- Source document -

━━━━━━━━━━━━━━━━━━━━

This I Believe

Robert - Lawrenceville, New Jersey
Entered on June 10, 2007
Age Group: 50 - 65

Tribute to a Great Man

Several years ago, the passing of Johnny Carson gave me pause. He touched many people, and the outpouring of affection from fans and friends was incredible, but it’s a shame that he wasn’t around to receive it. It made me realize that we often say great things about great people when it’s too late for them to hear it, and that’s what is really sad. It also made me realize that I have a chance to say great things about a great man who’s still very much alive, my dad.

My dad is a man of humble beginnings, a man whose own father died at a young age. Born in Tennessee, he moved north to New Jersey as a teenager. Even after sixty-some years, he still has a tinge of a Tennessee twang. When World War II struck, he was drafted into the army during his high school junior year. He never went back. His army service did, however, give him an opportunity to either go to college or learn a trade, and he chose the latter.

My dad was a small residential building contractor as I was growing up. I remember going to work with him, helping when I could, but mostly just watching. My older brother got to help with the more complex stuff, like operating power tools and doing trim work. I was the guy with the shovel or the broom most of the time, but when we were installing subfloors or sheathing, my dad entrusted me with a hammer and nails. More than once, I heard him say, “Bob, you hammer like lightnin’ – never strike twice in the same place!”

As I was growing up, my dad spoke with some disdain about engineers. Since he was a bright guy with a lot of practical experience, most engineers couldn’t match his pragmatism and simplicity. So, of course, when I decided to go to college, I went into engineering. It wasn’t until well after I graduated that I realized that he was proud of my achievement, and that he really didn’t think that engineers were useless.

I recall in high school and college, thinking about how different my dad and I were. That was then, this is now. Now I realize how similar we really are. Some of it is genetic, but some is from the example he set, and the many things he taught and I learned with neither of us realizing it. He taught me responsibility and independence, integrity and tenacity. And he taught me the building trades.

My dad taught me loyalty and humility, and showed me that while they don’t always produce the best results, they always matter. He’s hit a few bumps along the way, but he’s always taken the high road, where the bumps are there to give you a better view.

Over the past few years, my dad has had more than his share of medical problems. He’s scored a hat trick against cancer, surviving skin, prostate and lung cancers. After the first two encounters, he still had enough gumption to, almost singlehandedly, reroof the house he built almost 50 years ago. The house was a great home to all of us growing up, and surely it will be his home for the rest of his life.

Nowadays, with all he’s been through, he feels that he’s not half the man he used to be. Oddly enough, he’s still twice the man I am.

━━━━━━━━━━━━━━━━━━━━

(Collected data)
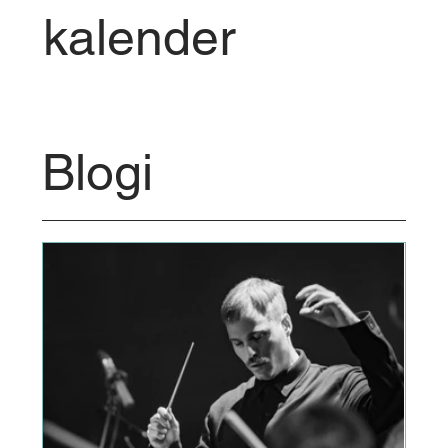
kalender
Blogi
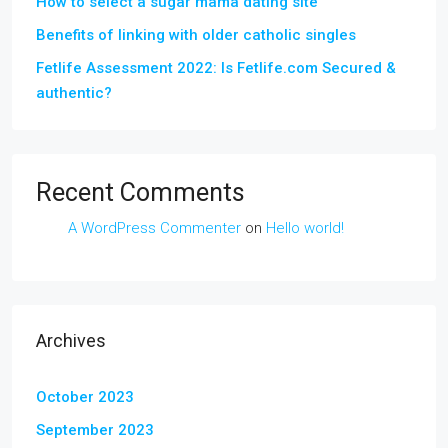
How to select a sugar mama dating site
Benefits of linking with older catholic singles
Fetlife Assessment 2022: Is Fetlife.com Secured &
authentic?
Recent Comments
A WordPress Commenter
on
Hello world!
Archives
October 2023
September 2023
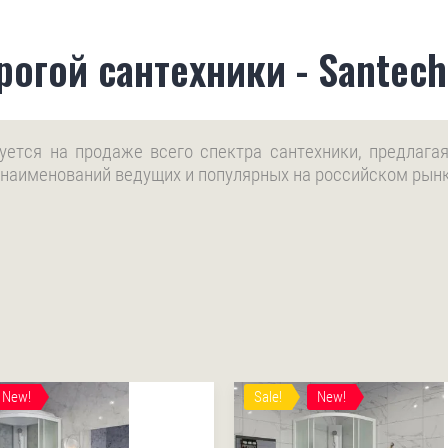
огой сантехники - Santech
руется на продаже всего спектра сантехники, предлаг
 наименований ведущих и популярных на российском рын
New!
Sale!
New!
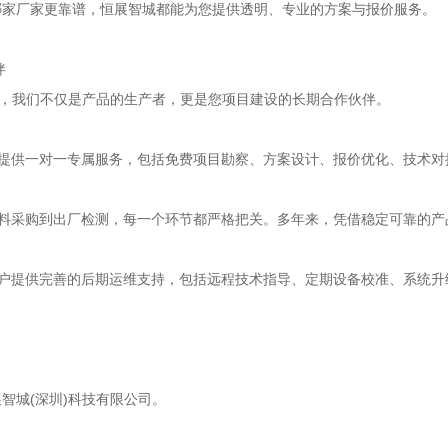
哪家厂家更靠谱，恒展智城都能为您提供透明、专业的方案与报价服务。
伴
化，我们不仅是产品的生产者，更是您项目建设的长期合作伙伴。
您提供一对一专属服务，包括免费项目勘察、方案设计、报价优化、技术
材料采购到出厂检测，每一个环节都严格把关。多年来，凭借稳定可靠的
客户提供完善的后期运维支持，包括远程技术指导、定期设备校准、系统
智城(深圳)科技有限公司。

━━━━━━━━━━━━━━━━━━━━

- Tasks to complete -
1. Answer these questions using the essay about the writer's dad:
(a) In which state was the dad born?
(b) During what year of high school was he drafted into the army?
(c) Which three cancers has he survived?
2. Retype word for word the stretch of the essay about the writer's dad from "My dad taught" through "the man I am.".
The records have no connection to the essay and stand as their own material.

- Answers to each task -
1.
(a) Tennessee.
(b) His junior year.
(c) Skin, prostate and lung cancers.

2.
My dad taught me loyalty and humility, and showed me that while they don’t always produce the best results, they always matter. He’s hit a few bumps along the way, but he’s always taken the high road, where the bumps are there to give you a better view.

Over the past few years, my dad has had more than his share of medical problems. He’s scored a hat trick against cancer, surviving skin, prostate and lung cancers. After the first two encounters, he still had enough gumption to, almost singlehandedly, reroof the house he built almost 50 years ago. The house was a great home to all of us growing up, and surely it will be his home for the rest of his life.

Nowadays, with all he’s been through, he feels that he’s not half the man he used to be. Oddly enough, he’s still twice the man I am.